Learn about different types and variations of the Descent Block Candlestick Pattern in financial markets
Types of the Descent Block Candlestick Pattern

  🕯 First candlestick:

It is a normal or long red (or black) candle.

  🕯 Second candlestick:

It is shorter than the first candle and has a long shadow. It is often a red (or black) candle, and sometimes it can be a green (or white) candle.

  🕯 Third candlestick:

Its body is shorter than the body of the second candle, and a long shadow is visible. It is frequently a red (or black) candle, and occasionally it can be a green (or white) candle.

 Note. In the Descent Block Pattern, the consecutive candlesticks are commonly red (or black). However, it is true that there is a possibility for the second or third candle to be green (or white), but it is relatively rare. An example is given in the image above.

How is the Descent Block Candlestick Pattern formed?

Descent Block Candlestick Pattern consists of three consecutive red (or black) candlesticks. Each candlestick opens within the body boundaries of the previous candle and closes below the closing price of the previous candle. Meanwhile, as the bodies of the three candlesticks decrease in size, their lower shadows grow. You can see this in the example image below:

The Descent Block Pattern through the illustration of three successive red (black) candles with a real-time example
Descent Block in the Meta Platforme,Inc. stock

Usually, the first candlestick is a normal or long red (or black) candle with very little or almost no shadows.
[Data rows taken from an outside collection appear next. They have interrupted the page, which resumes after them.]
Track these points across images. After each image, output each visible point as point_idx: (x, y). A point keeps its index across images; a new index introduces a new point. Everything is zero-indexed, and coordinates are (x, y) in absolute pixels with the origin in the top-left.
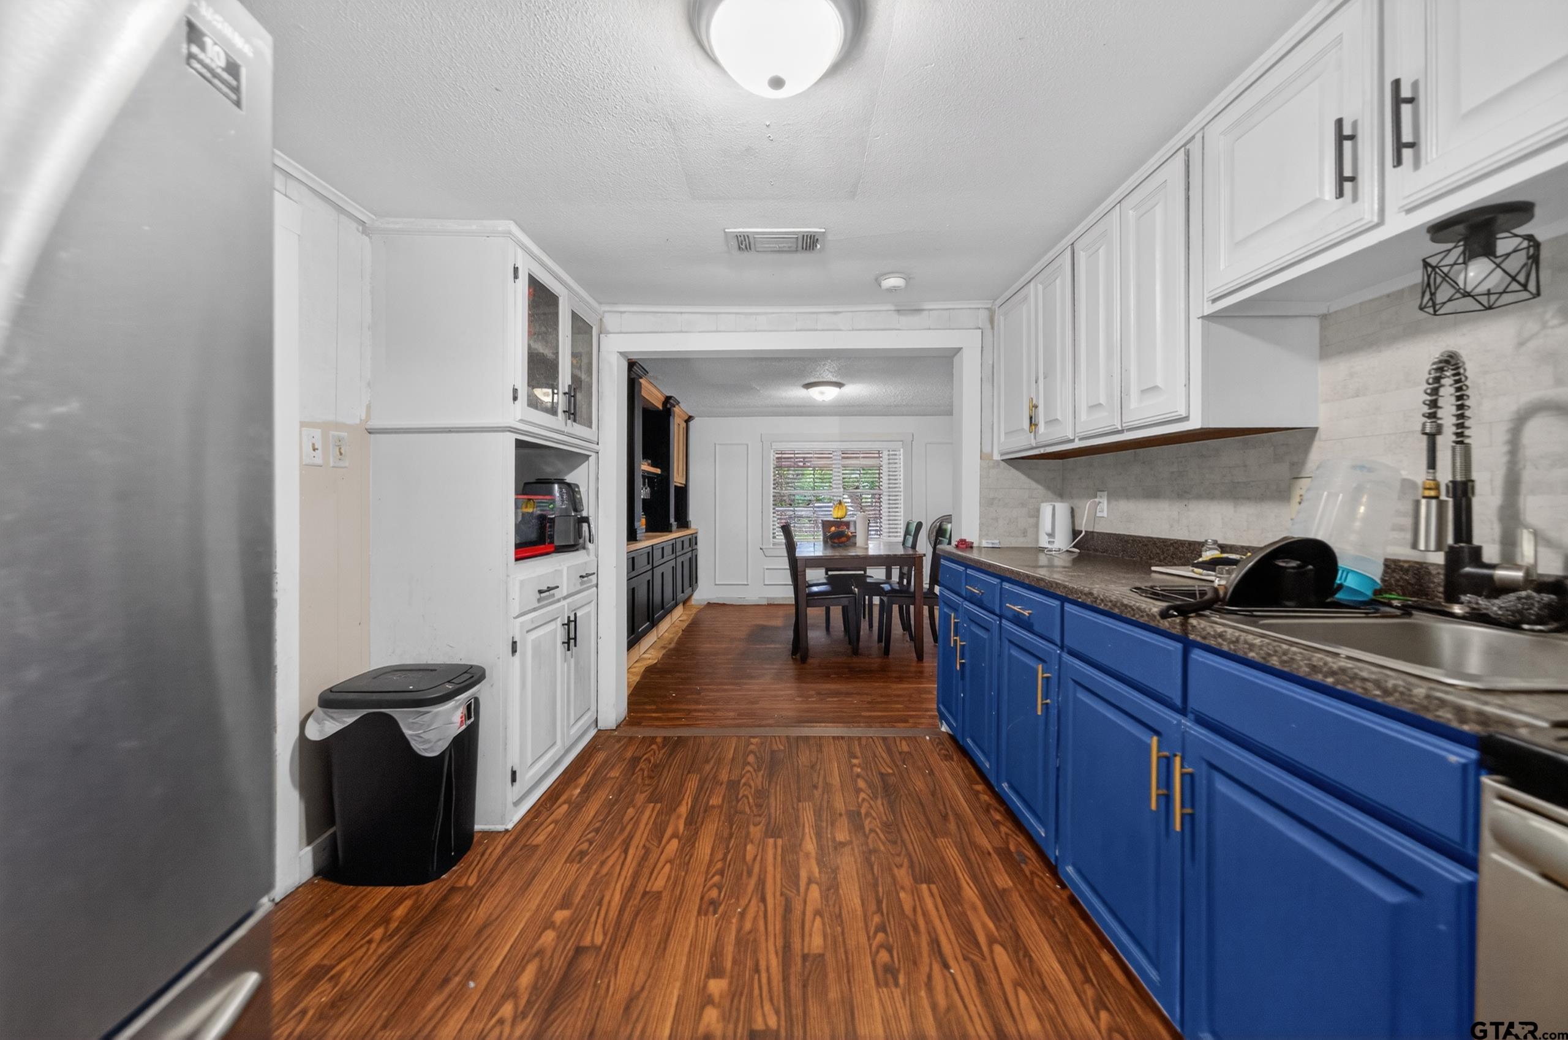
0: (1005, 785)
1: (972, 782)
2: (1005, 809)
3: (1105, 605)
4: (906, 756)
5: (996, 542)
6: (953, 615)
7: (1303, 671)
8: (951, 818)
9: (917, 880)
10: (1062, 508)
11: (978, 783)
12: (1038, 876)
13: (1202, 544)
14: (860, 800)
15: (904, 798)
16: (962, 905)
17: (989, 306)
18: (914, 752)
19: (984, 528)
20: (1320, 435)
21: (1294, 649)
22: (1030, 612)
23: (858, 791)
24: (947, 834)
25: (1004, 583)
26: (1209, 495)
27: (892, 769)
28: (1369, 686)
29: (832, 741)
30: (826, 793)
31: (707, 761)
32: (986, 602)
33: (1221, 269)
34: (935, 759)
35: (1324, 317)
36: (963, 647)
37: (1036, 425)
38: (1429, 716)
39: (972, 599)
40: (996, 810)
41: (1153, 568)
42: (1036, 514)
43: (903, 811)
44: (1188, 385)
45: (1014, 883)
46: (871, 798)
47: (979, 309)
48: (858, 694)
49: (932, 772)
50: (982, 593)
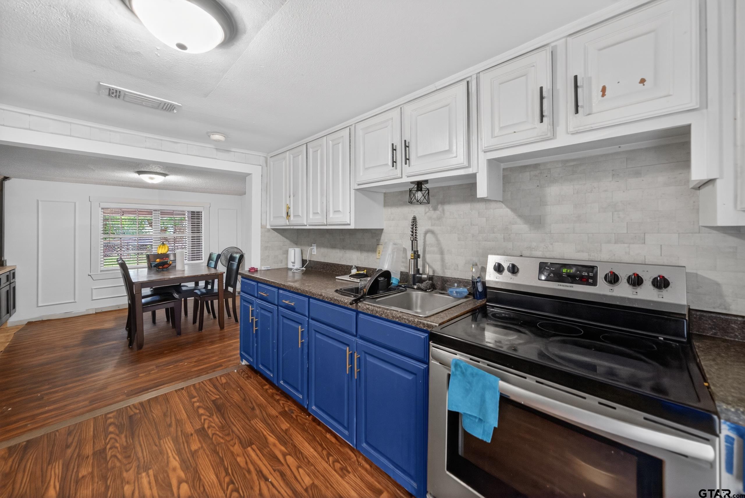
0: (282, 382)
1: (262, 386)
2: (281, 393)
3: (328, 299)
4: (224, 386)
5: (269, 267)
6: (250, 306)
7: (390, 318)
8: (256, 408)
9: (244, 447)
10: (298, 250)
11: (265, 385)
12: (299, 416)
13: (351, 267)
14: (202, 420)
15: (229, 408)
16: (269, 447)
17: (265, 156)
18: (229, 381)
19: (263, 260)
20: (384, 231)
21: (388, 311)
22: (294, 303)
23: (200, 416)
24: (256, 416)
25: (279, 290)
26: (353, 248)
27: (219, 395)
28: (406, 321)
29: (175, 393)
30: (179, 426)
31: (68, 447)
32: (270, 299)
33: (361, 175)
34: (242, 381)
35: (385, 193)
36: (256, 322)
37: (289, 216)
38: (418, 327)
39: (262, 299)
40: (277, 394)
41: (336, 277)
42: (286, 253)
43: (230, 416)
44: (350, 212)
45: (290, 425)
46: (210, 417)
47: (260, 156)
48: (187, 358)
49: (242, 389)
50: (268, 295)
Sellers dominate the market, and the downtrend continues. Next, a second red (or black) candlestick follows, closing below the closing price of the first candle. The bearish pressure is still prevailing. We now have two consecutive red (or black) candlesticks, but the second candle's body is short while its shadow is long. At this point, sellers start to become a bit hesitant. Later on, the third candle also closes below the closing price of the second candle, but it has the smallest body among the three. The appearance of a shadow on the third candle indicates the weakening of the sellers. Throughout these three red (or black) candlesticks, the bodies are gradually becoming shorter, indicating increased market indecision. Moreover, each day's candle opens within the boundaries of the previous candle's body, opening higher, while the lower shadows are getting longer. Although the closing prices of the second and third candles are lower, the difference between their closing prices is decreasing. All these signs indicate the weakening of the downtrend, making a reversal in the market inevitable.
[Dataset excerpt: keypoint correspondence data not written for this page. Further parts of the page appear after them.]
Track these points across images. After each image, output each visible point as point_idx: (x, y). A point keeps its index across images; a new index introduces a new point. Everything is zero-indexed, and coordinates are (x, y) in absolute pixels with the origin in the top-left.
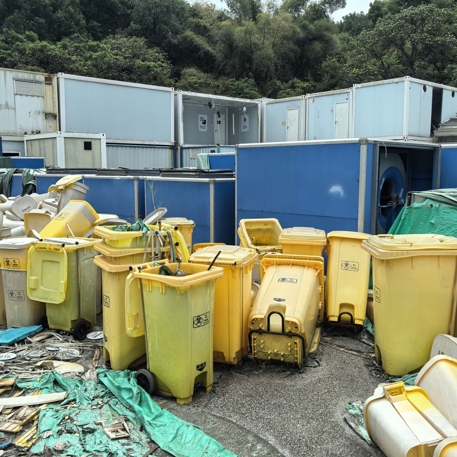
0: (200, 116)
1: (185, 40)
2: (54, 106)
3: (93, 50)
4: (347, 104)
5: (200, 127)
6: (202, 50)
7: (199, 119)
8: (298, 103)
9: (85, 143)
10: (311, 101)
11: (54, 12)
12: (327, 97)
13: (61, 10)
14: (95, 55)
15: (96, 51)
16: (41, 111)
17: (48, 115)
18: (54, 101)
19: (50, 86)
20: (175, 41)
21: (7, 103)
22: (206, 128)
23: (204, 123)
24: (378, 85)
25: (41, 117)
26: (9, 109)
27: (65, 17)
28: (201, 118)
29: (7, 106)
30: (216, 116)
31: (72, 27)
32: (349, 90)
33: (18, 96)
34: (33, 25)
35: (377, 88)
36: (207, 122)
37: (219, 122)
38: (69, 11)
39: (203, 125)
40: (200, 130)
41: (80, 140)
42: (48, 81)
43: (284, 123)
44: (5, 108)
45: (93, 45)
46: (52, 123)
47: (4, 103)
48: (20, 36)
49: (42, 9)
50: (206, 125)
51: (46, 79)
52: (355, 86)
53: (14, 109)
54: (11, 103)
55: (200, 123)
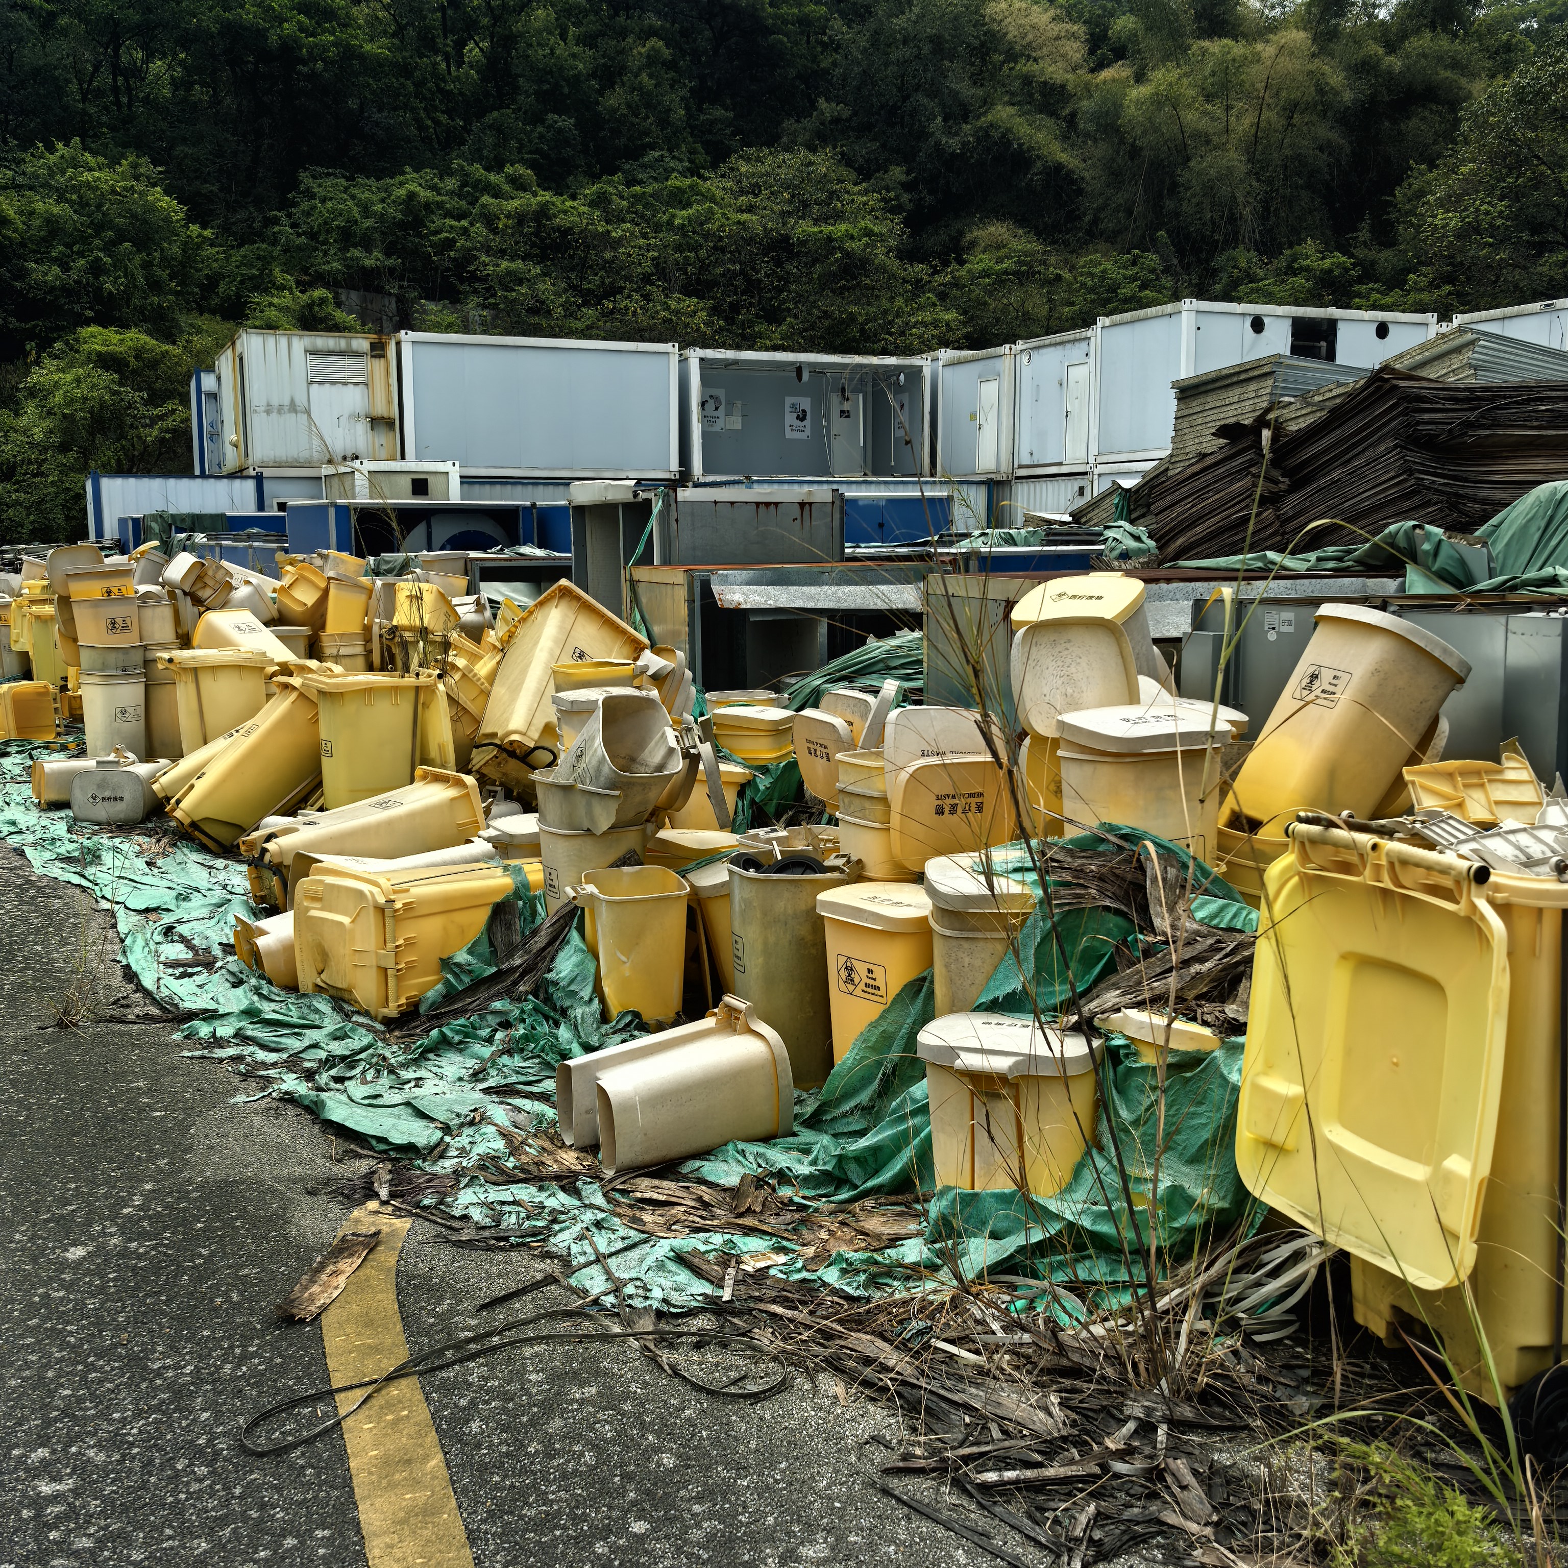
0: (789, 401)
1: (987, 135)
2: (389, 402)
3: (680, 202)
4: (1086, 367)
5: (788, 429)
6: (1039, 164)
7: (788, 409)
8: (997, 363)
9: (414, 481)
10: (1025, 359)
11: (601, 93)
12: (1052, 349)
13: (623, 84)
14: (681, 216)
15: (689, 205)
16: (362, 413)
17: (377, 422)
18: (389, 392)
19: (382, 360)
20: (953, 144)
21: (292, 401)
22: (808, 431)
23: (802, 417)
24: (1139, 320)
25: (362, 428)
26: (296, 412)
27: (629, 106)
28: (793, 405)
29: (293, 407)
30: (835, 399)
31: (647, 133)
32: (1090, 333)
33: (315, 386)
34: (541, 136)
35: (1138, 326)
36: (808, 417)
37: (845, 414)
38: (640, 88)
39: (798, 423)
40: (789, 434)
41: (403, 477)
42: (378, 350)
43: (973, 416)
44: (290, 411)
45: (679, 189)
46: (385, 439)
47: (287, 402)
48: (493, 178)
49: (566, 90)
50: (807, 422)
51: (373, 346)
52: (1102, 321)
53: (308, 413)
54: (301, 400)
55: (790, 419)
How to trade with the Descent Block Candlestick Pattern?

When trading in financial markets, it is essential to identify support and resistance levels and pay attention to technical indicators before placing orders. I believe these are among the main rules of technical analysis. When trading based on the Descent Block Candlestick Pattern, we should wait for the completion of the pattern with the closing of the last candle. Then, setting Buy, Take Profit and Stop Loss levels would be the right approach.

According to some traders, the Entry order is confirmed at the midpoint of the body of the last red (black) candle, and they wait for the price to exceed this point. On the other hand, some traders place a Buy order at the opening point of the last candle.

The Stop Loss level is commonly set at the lowest shadow of the last candle. However, sometimes the closing point of the last candle is chosen.

The Take Profit level can be set as Target 1, Target 2, Target 3, and so on. The most commonly used and reliable target, which is Target 1, is usually set at the opening price of the first red (black) candle. Here is a live example of this in the stock "Rolls Royce Holdings ORD GBP0.20":

Learn how to use target, entry and stop loss levels in a live trade with the Descent Block Pattern for profitable outcomes
Live Trading with the Descent Block Pattern

Information. However, there is also the Advance Block candlestick pattern, which is the opposite of the Descent Block candlestick pattern.